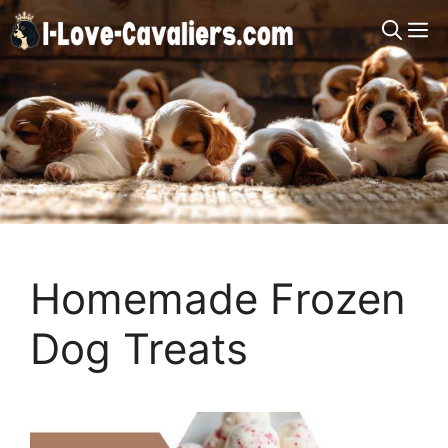
Skip
M
to
content
Homemade Frozen
Dog Treats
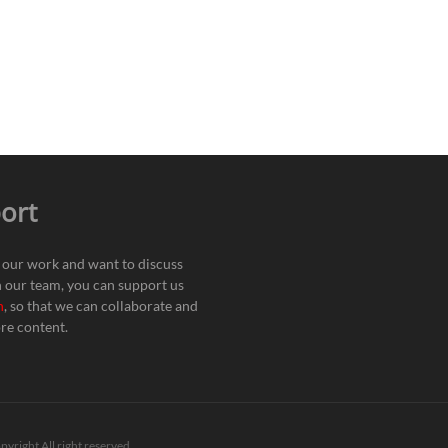
ort
e our work and want to discuss
h our team, you can support us
n
, so that we can collaborate and
re content.
pyright All right reserved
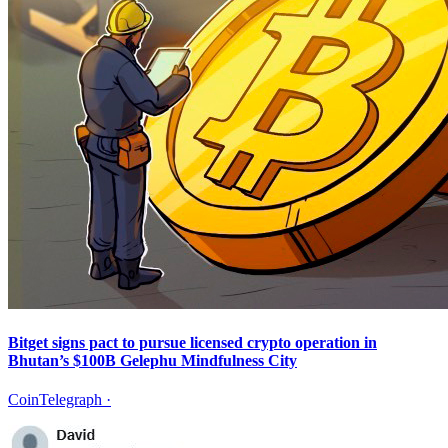
Bitget signs pact to pursue licensed crypto operation in
Bhutan’s $100B Gelephu Mindfulness City
CoinTelegraph
·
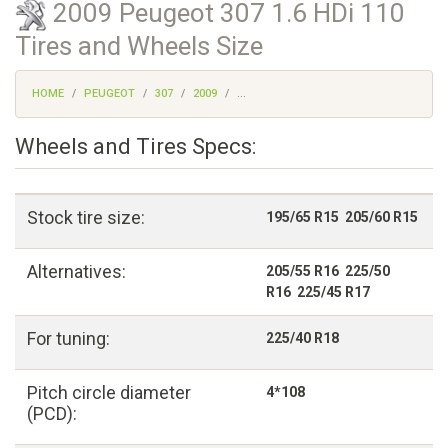
2009 Peugeot 307 1.6 HDi 110
Tires and Wheels Size
HOME
PEUGEOT
307
2009
...
Wheels and Tires Specs:
Stock tire size:
195/65 R15 205/60 R15
Alternatives:
205/55 R16 225/50
R16 225/45 R17
For tuning:
225/40 R18
Pitch circle diameter
4*108
(PCD):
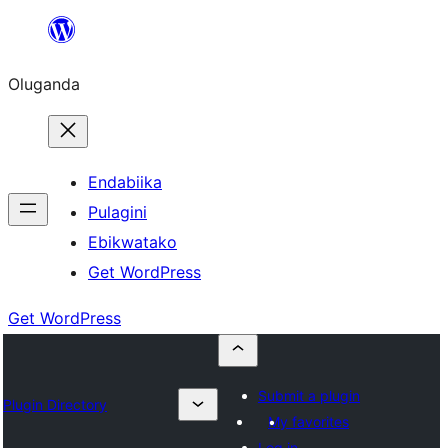
Bukka
bino
Oluganda
Endabiika
Pulagini
Ebikwatako
Get WordPress
Get WordPress
Submit a plugin
Plugin Directory
My favorites
Log in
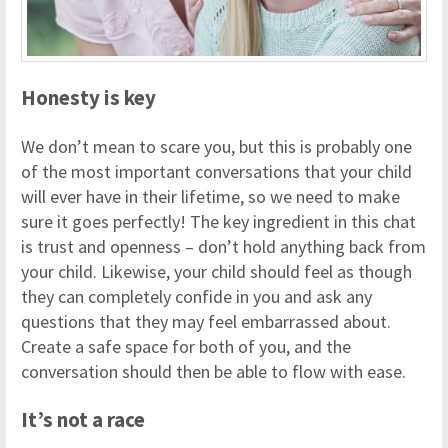
Honesty is key
We don’t mean to scare you, but this is probably one
of the most important conversations that your child
will ever have in their lifetime, so we need to make
sure it goes perfectly! The key ingredient in this chat
is trust and openness – don’t hold anything back from
your child. Likewise, your child should feel as though
they can completely confide in you and ask any
questions that they may feel embarrassed about.
Create a safe space for both of you, and the
conversation should then be able to flow with ease.
It’s not a race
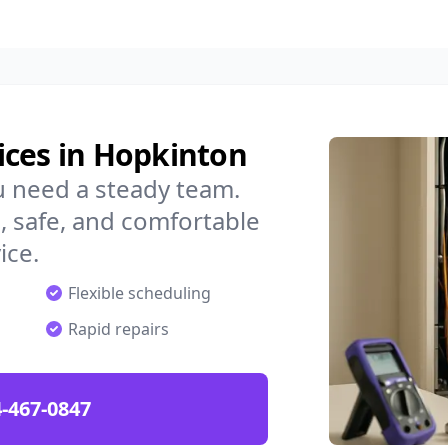
ices in Hopkinton
u need a steady team.
 safe, and comfortable
ice.
Flexible scheduling
Rapid repairs
-467-0847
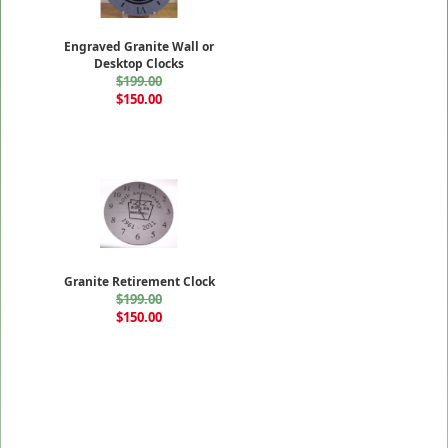
Engraved Granite Wall or
Desktop Clocks
$199.00
$150.00
Granite Retirement Clock
$199.00
$150.00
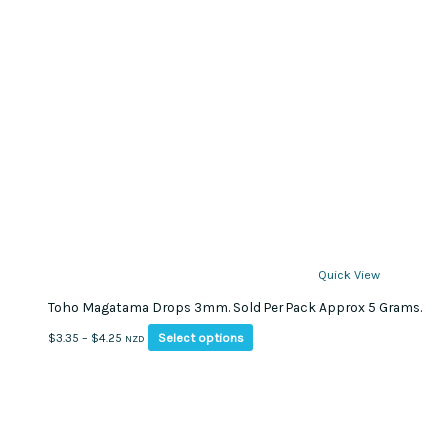
Quick View
Toho Magatama Drops 3mm. Sold Per Pack Approx 5 Grams.
This
Price
Select options
$
3.35
–
$
4.25
NZD
product
range:
has
$3.35
multiple
through
variants.
$4.25
The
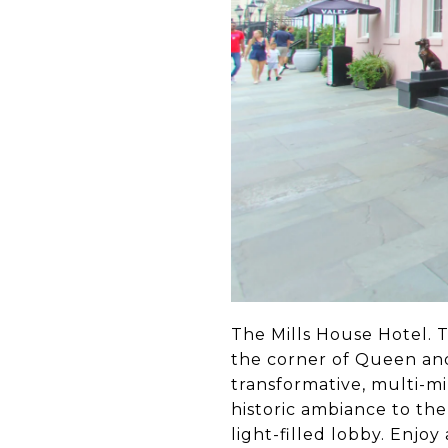
The Mills House Hotel. Th
the corner of Queen and
transformative, multi-m
historic ambiance to the
light-filled lobby. Enjo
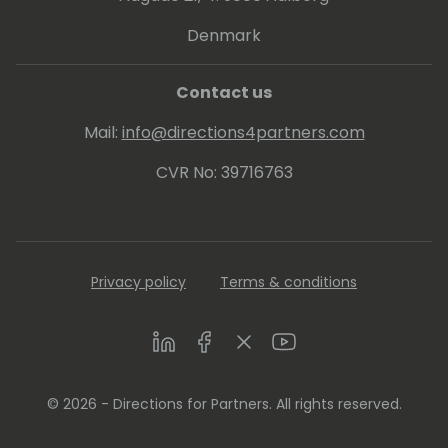
Denmark
Contact us
Mail:
info@directions4partners.com
CVR No: 39716763
Privacy policy
Terms & conditions
LinkedIn
Facebook
Twitter
Youtube
© 2026 - Directions for Partners. All rights reserved.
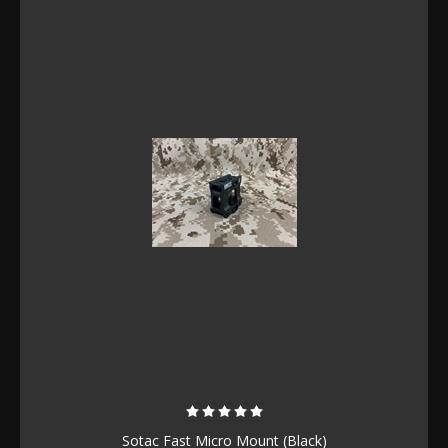
Sotac Fast Micro Mount (Black)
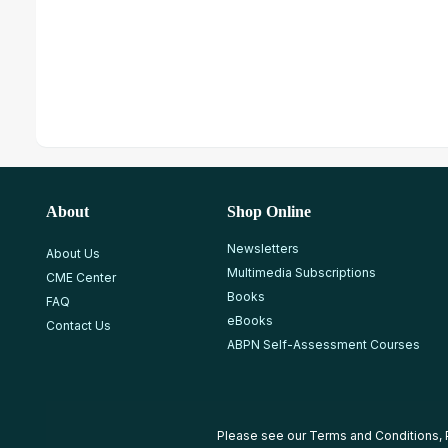
About
Shop Online
Newsletters
About Us
Multimedia Subscriptions
CME Center
Books
FAQ
eBooks
Contact Us
ABPN Self-Assessment Courses
Please see our
Terms and Conditions
,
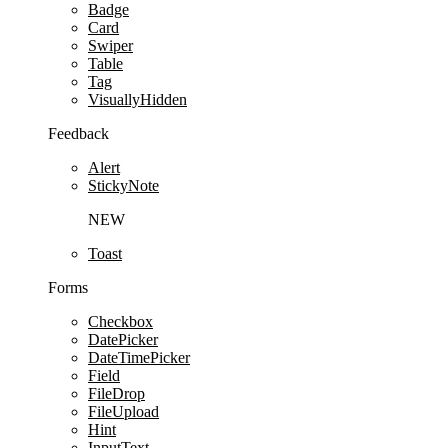
Badge
Card
Swiper
Table
Tag
VisuallyHidden
Feedback
Alert
StickyNote
NEW
Toast
Forms
Checkbox
DatePicker
DateTimePicker
Field
FileDrop
FileUpload
Hint
InputText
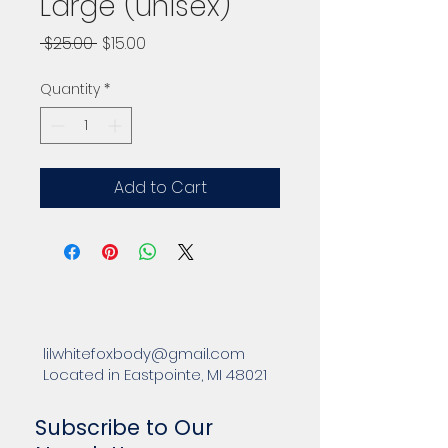
Large (unisex)
Regular
Sale
 $25.00 
$15.00
Price
Price
Quantity
*
Add to Cart
lilwhitefoxbody@gmail.com
Located in Eastpointe, MI 48021
Subscribe to Our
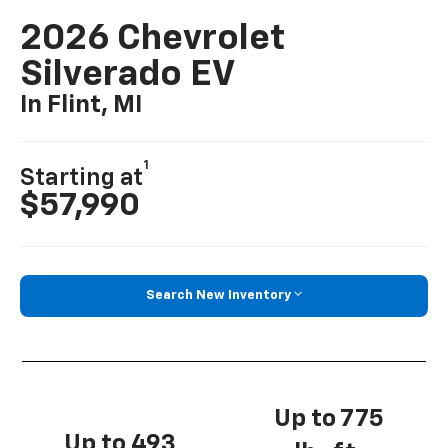
2026 Chevrolet
Silverado EV
In Flint, MI
1
Starting at
$57,990
Search New Inventory
Up to 775
Up to 493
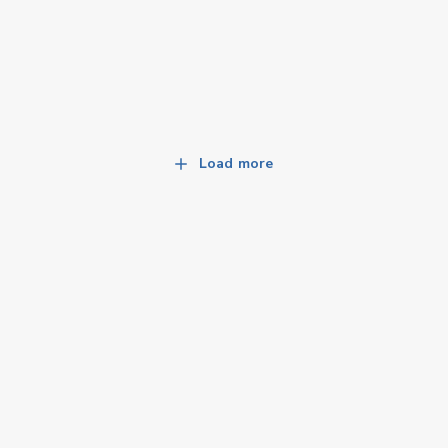
Load more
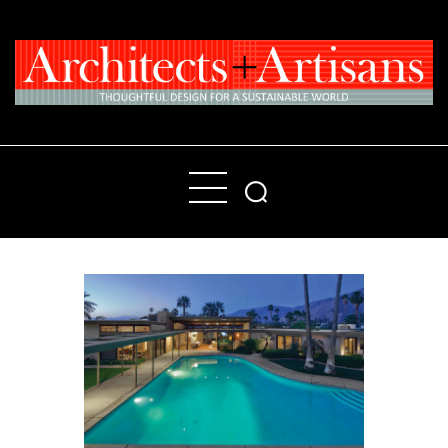
Home
People
Places
Products
About
Contact Us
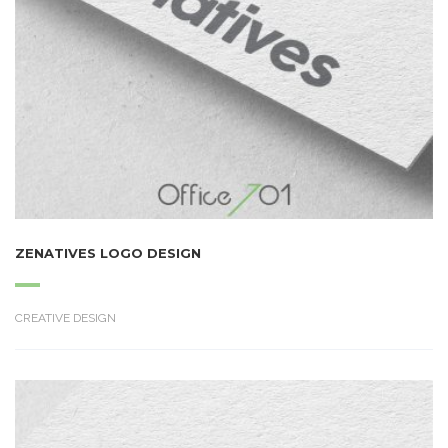
ZENATIVES LOGO DESIGN
CREATIVE DESIGN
------------
Return the text that accompanies each of the entries above, reproducing every line unchanged and in its original order. Leave out the pictures.

Skip
M
to
content
Homemade Frozen
Dog Treats
ort
e our work and want to discuss
h our team, you can support us
n
, so that we can collaborate and
re content.
pyright All right reserved
Bitget signs pact to pursue licensed crypto operation in
Bhutan’s $100B Gelephu Mindfulness City
CoinTelegraph
·
2009 Peugeot 307 1.6 HDi 110
Tires and Wheels Size
HOME
PEUGEOT
307
2009
...
Wheels and Tires Specs:
Stock tire size:
195/65 R15 205/60 R15
Alternatives:
205/55 R16 225/50
R16 225/45 R17
For tuning:
225/40 R18
Pitch circle diameter
4*108
(PCD):
Bukka
bino
Oluganda
Endabiika
Pulagini
Ebikwatako
Get WordPress
Get WordPress
Submit a plugin
Plugin Directory
My favorites
Log in
Honesty is key
We don’t mean to scare you, but this is probably one
of the most important conversations that your child
will ever have in their lifetime, so we need to make
sure it goes perfectly! The key ingredient in this chat
is trust and openness – don’t hold anything back from
your child. Likewise, your child should feel as though
they can completely confide in you and ask any
questions that they may feel embarrassed about.
Create a safe space for both of you, and the
conversation should then be able to flow with ease.
It’s not a race
ices in Hopkinton
u need a steady team.
 safe, and comfortable
ice.
Flexible scheduling
Rapid repairs
-467-0847
Engraved Granite Wall or
Desktop Clocks
$199.00
$150.00
Granite Retirement Clock
$199.00
$150.00
Quick View
Toho Magatama Drops 3mm. Sold Per Pack Approx 5 Grams.
This
Price
Select options
$
3.35
–
$
4.25
NZD
product
range:
has
$3.35
multiple
through
variants.
$4.25
The
The Mills House Hotel. Th
the corner of Queen and
transformative, multi-m
historic ambiance to the
light-filled lobby. Enjo
Denmark
Contact us
Mail:
info@directions4partners.com
CVR No: 39716763
Privacy policy
Terms & conditions
LinkedIn
Facebook
Twitter
Youtube
© 2026 - Directions for Partners. All rights reserved.
Sotac Fast Micro Mount (Black)
About
Shop Online
Newsletters
About Us
Multimedia Subscriptions
CME Center
Books
FAQ
eBooks
Contact Us
ABPN Self-Assessment Courses
Please see our
Terms and Conditions
,
Badge
Card
Swiper
Table
Tag
VisuallyHidden
Feedback
Alert
StickyNote
NEW
Toast
Forms
Checkbox
DatePicker
DateTimePicker
Field
FileDrop
FileUpload
Hint
InputText
Large (unisex)
Regular
Sale
 $25.00 
$15.00
Price
Price
Quantity
*
Add to Cart
lilwhitefoxbody@gmail.com
Located in Eastpointe, MI 48021
Subscribe to Our
2026 Chevrolet
Silverado EV
In Flint, MI
1
Starting at
$57,990
Search New Inventory
Up to 775
Up to 493
Load more
Home
People
Places
Products
About
Contact Us
ZENATIVES LOGO DESIGN
CREATIVE DESIGN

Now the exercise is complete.